#### WHAT IS EXPECTED:
Go through the entries below and give the number of lines that have the string "Pascal", and only that.

#### Stored data entries:
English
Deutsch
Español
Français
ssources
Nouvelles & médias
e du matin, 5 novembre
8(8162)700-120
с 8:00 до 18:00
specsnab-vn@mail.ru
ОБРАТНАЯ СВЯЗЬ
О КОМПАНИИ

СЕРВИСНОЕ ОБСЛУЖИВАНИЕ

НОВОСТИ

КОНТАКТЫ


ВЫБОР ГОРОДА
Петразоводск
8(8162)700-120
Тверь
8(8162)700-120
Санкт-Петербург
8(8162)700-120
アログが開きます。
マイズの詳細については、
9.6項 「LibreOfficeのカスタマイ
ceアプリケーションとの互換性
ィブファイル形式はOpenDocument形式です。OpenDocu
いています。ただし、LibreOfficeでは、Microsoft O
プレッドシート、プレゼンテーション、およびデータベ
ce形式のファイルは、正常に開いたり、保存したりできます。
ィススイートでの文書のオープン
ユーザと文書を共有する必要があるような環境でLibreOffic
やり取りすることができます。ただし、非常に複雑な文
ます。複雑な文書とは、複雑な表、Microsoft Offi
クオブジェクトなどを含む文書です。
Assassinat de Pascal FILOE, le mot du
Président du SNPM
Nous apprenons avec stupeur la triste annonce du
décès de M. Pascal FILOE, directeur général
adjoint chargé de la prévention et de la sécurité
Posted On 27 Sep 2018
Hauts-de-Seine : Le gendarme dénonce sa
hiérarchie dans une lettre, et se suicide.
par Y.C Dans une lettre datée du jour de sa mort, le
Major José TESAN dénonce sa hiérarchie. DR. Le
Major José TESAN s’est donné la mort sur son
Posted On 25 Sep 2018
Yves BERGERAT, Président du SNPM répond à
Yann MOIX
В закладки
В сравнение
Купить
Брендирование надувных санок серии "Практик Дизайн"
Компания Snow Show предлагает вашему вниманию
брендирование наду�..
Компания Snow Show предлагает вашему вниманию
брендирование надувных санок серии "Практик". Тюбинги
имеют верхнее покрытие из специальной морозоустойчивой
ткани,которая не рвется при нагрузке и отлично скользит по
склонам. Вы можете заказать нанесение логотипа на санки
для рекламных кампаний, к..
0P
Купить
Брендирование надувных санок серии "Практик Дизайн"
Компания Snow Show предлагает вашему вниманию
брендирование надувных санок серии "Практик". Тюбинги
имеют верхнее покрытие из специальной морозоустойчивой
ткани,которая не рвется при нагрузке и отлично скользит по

#### RESULT OF THIS TASK:
2